New ticket gates cause a furore in Portsmouth. Portsmouth Harbour gateline: pass down to the end and turn left to access the ferry terminal.
After 16 months in the driving seat South Western Railway is seeking to tick off as many franchise commitments as possible, one of which is to install ticket gatelines at an additional 14 stations on the network. But at complex stations with multiple exits or public rights of way, this is easier said than done.

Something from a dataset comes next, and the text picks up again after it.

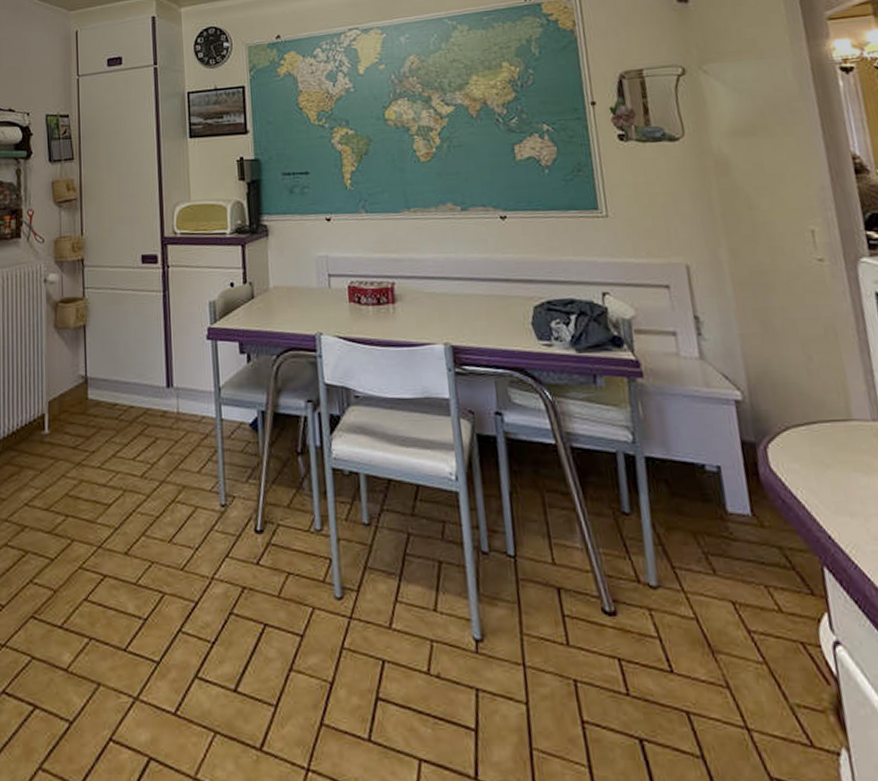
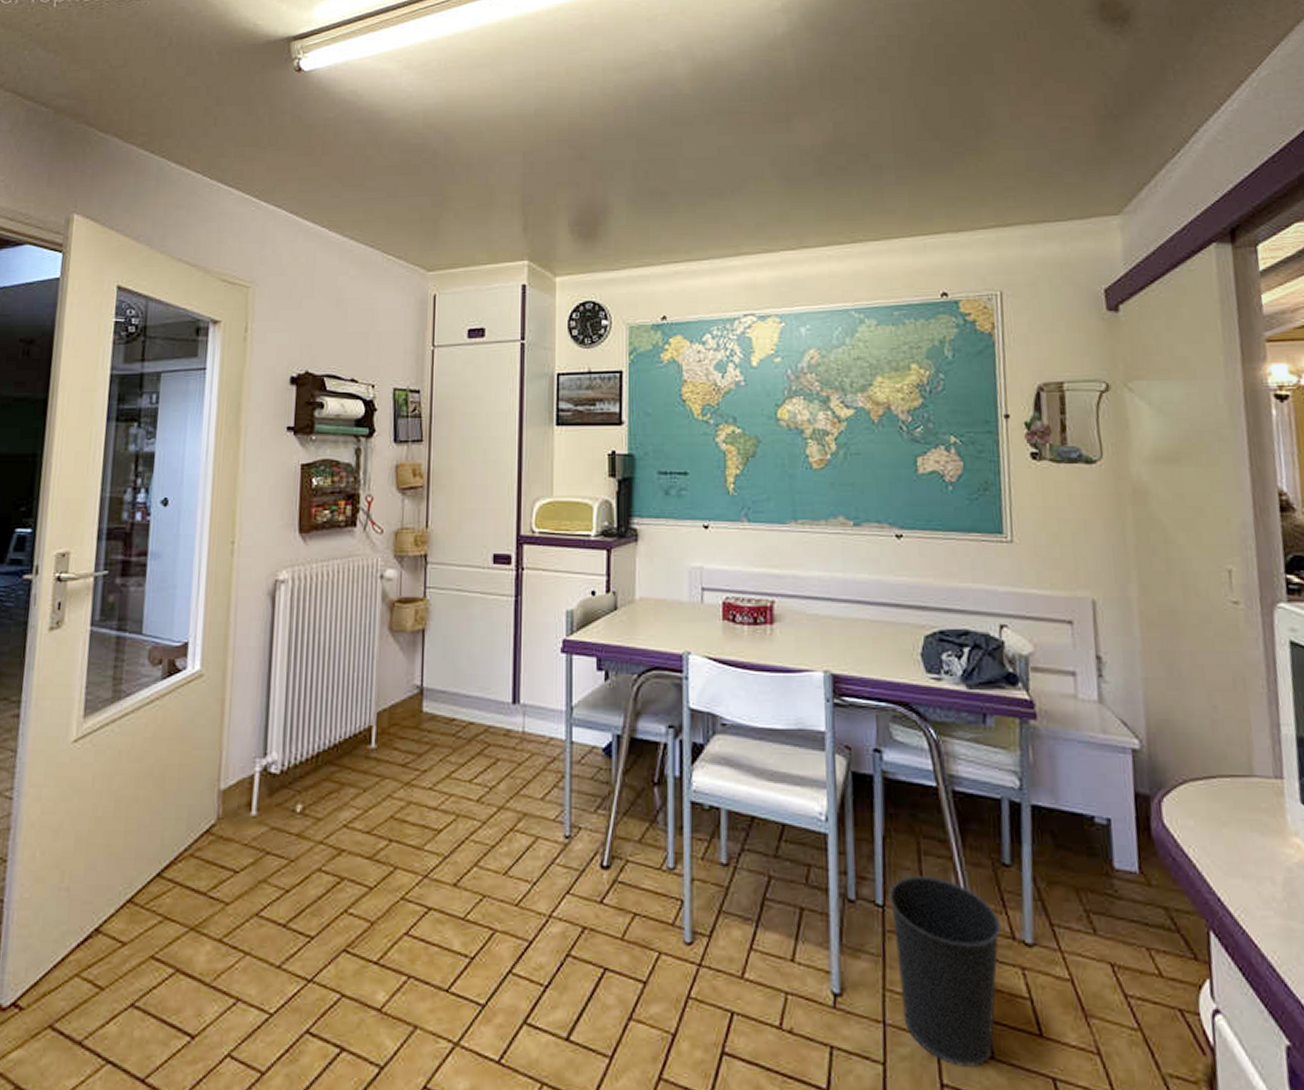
wastebasket: none [518,527,628,704] -> present [888,876,1002,1067]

Take Fratton for example. As well as providing an exit from the island platforms, the old station footbridge acts as a public right of way from the station forecourt on the north side, across the railway to Fratton Park football stadium and Southsea on the opposite side. A previous attempt to fence off the two pedestrian flows had to be abandoned as it proved so unpopular. Now history repeats itself as SWR appears to be trying to force those arriving by train across the new footbridge (with lifts) to their newly-installed gateline in the station building, only to have to climb onto the old footbridge to reach Fratton Park or Southsea. We hope they remember to open the floodgates leading to the old footbridge when trainloads of football supporters arrive at Fratton on matchdays!

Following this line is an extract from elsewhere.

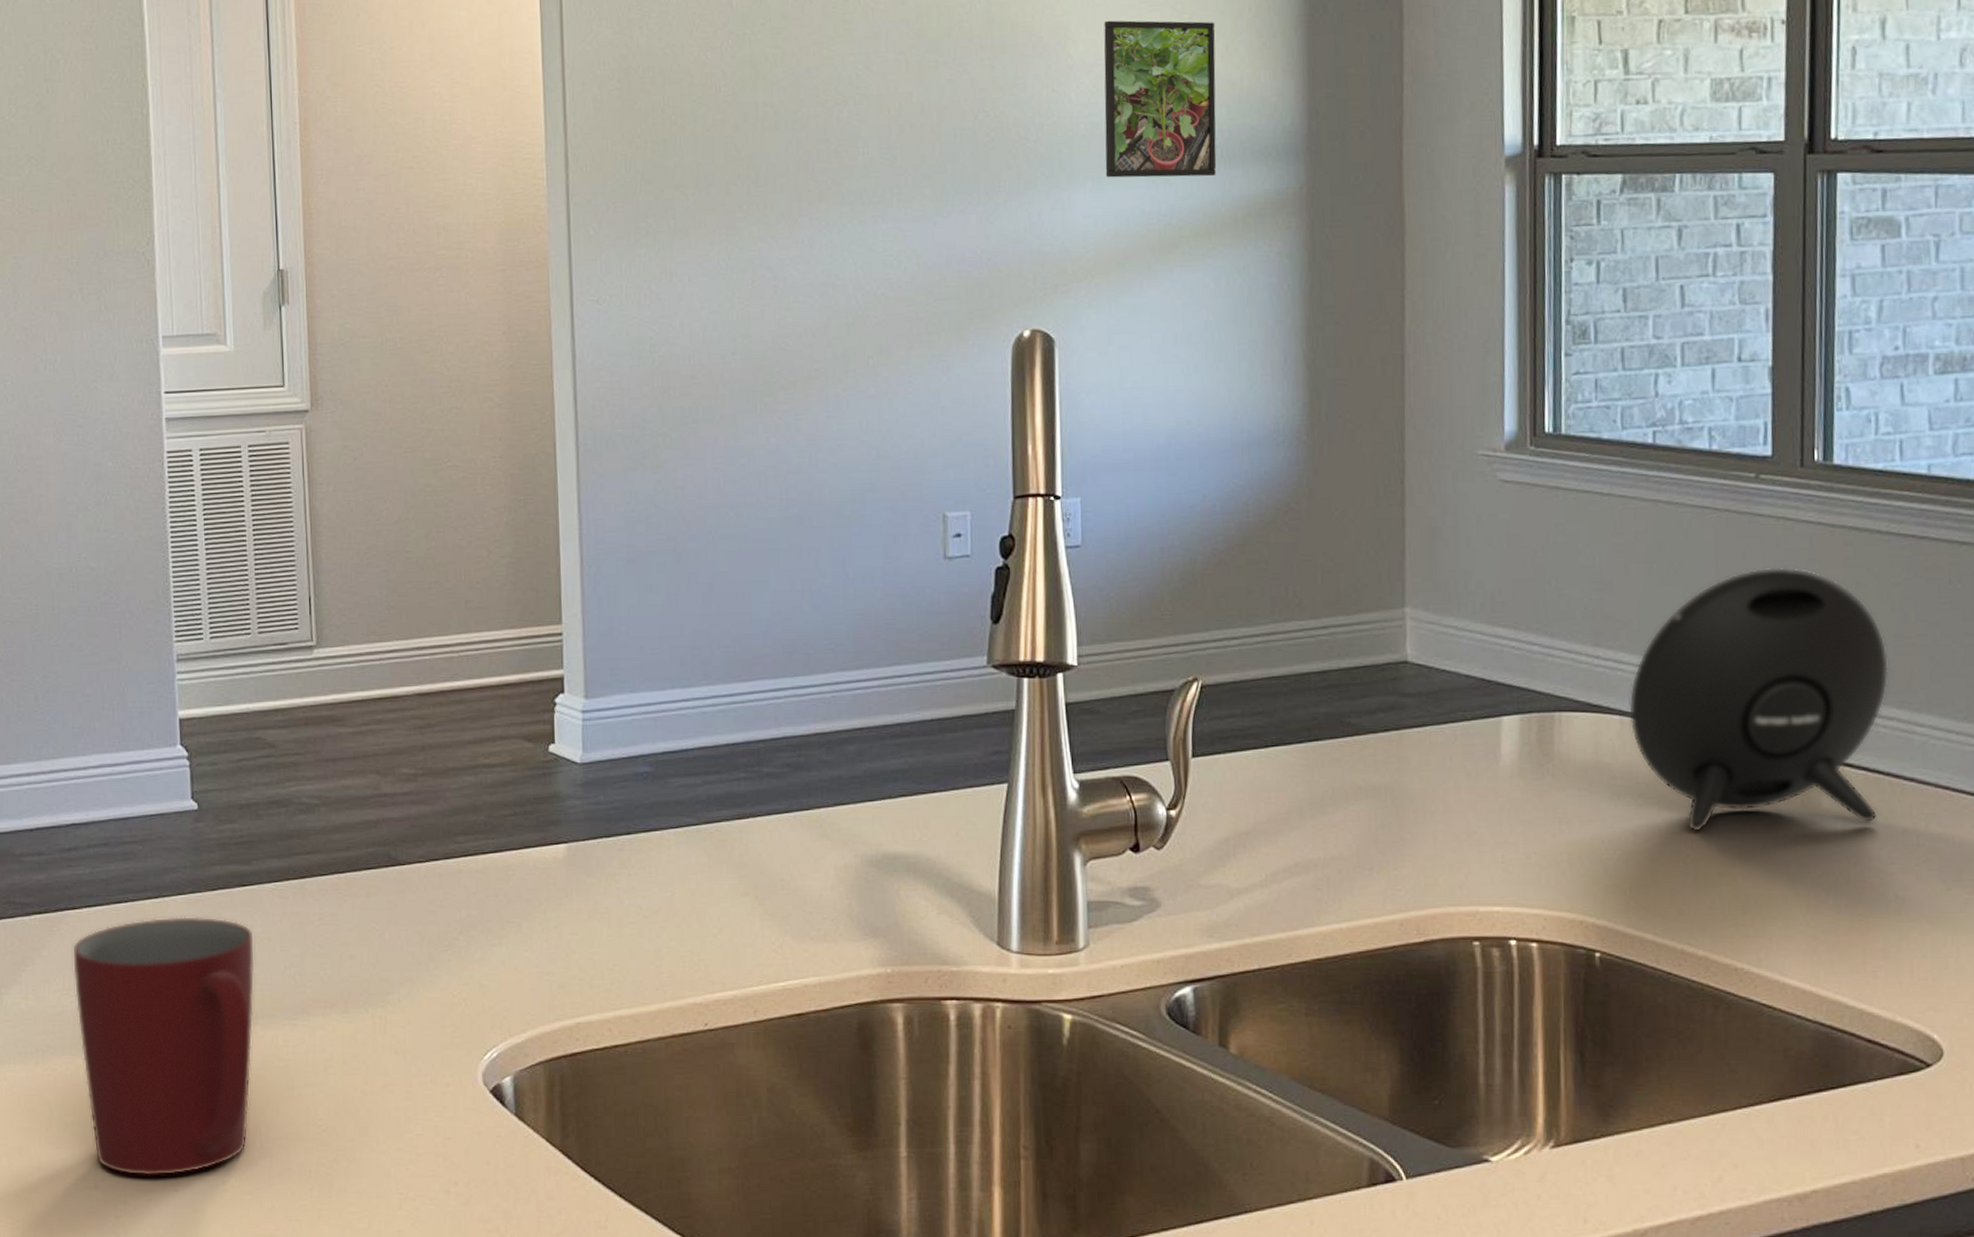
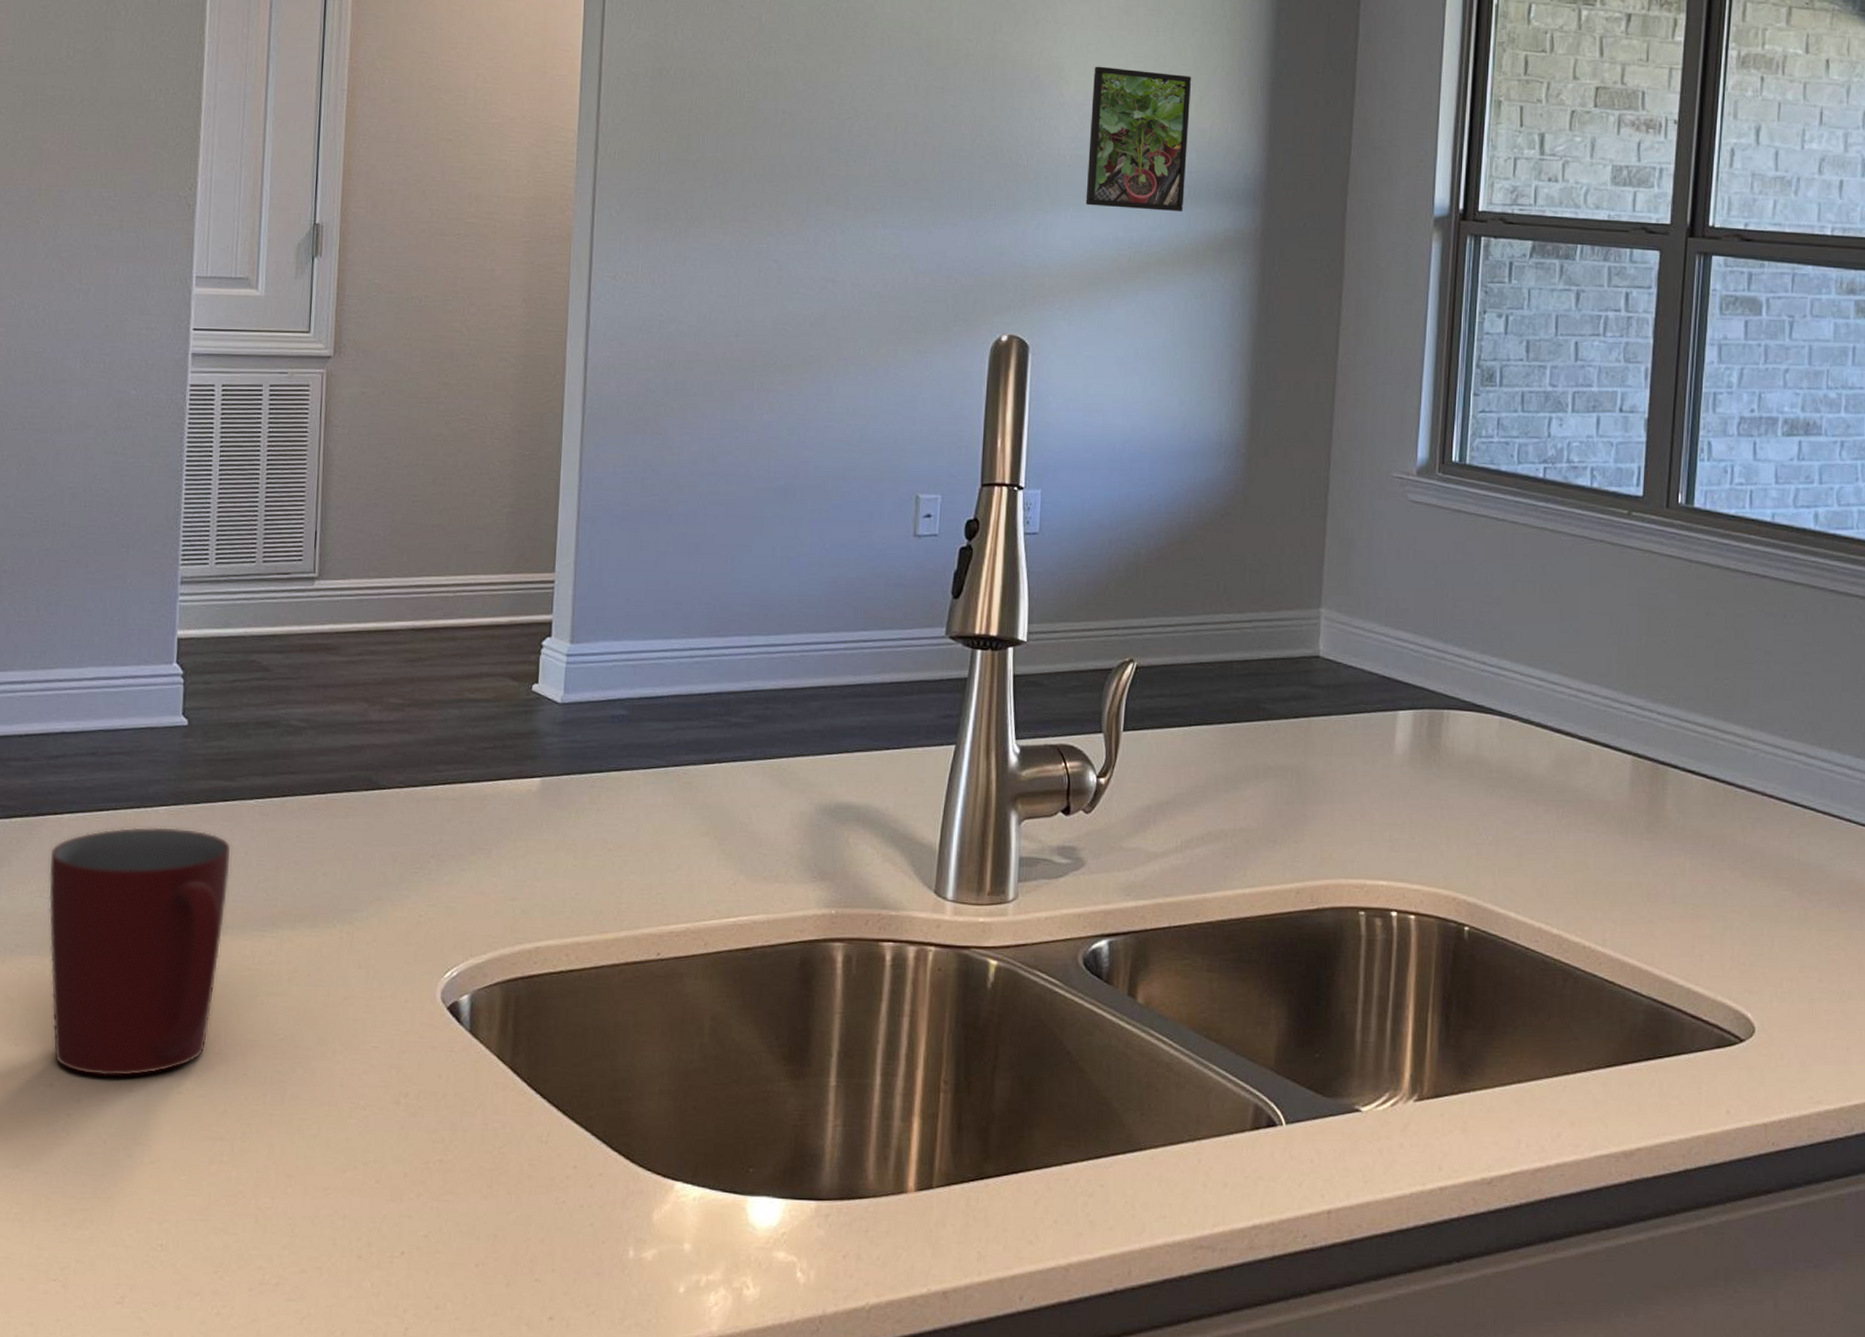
speaker: present [1628,566,1889,831] -> none [1507,593,1729,824]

The new ticket gateline at Portsmouth Harbour station is even more contentious, with Wightlink (operator of the FastCat foot ferry to the Isle of Wight) crying foul. After the ferry service was privatised in the mid 1980s, the ferry company set up its own reception area and ticket office near the departure pontoon, accessible only through the railway station. There has always been free passage for pedestrians through the station building between the City and ferry, a right of way now blocked off by SWR’s new ticket gateline. Wightlink has been advising its passengers that they don’t need to show a ticket at SWR’s ticket gates … but imagine if you’re new to the area and trying to find your way to the ferry! Of course, ticketless rail travellers will simply blag their way through the gates on the pretext of being on their way to or from the ferry, which rather defeats the object. At least those travelling on through tickets between the mainland and island will still be able to pass through unhindered – but they represent a significant passenger flow that will go unchallenged by the new revenue-protection arrangements.
Whilst we’re in favour of measures to prevent ticketless travel, we think that train operators need to consider the needs of everyone using the station regardless of whether they are making a train journey. We acknowledge that there are major problems to overcome when introducing new barriers and ticket gates at our more complex stations. However, cutting off popular shortcuts may actually deter people from using the train when there are other ways to make the journey. Furthermore, queues and arguments at ticket barriers need to be avoided as they can lead to missed connections – that’s a particular problem at Portsmouth Harbour where missing the ferry can mean a one-hour wait.
Railfuture Wessex would like SWR to consult more widely before depositing another ticket gateline at one of our stations!
Our Ferry user test picked out Portsmouth for how rail -ferry integration should be done, but that has now changed!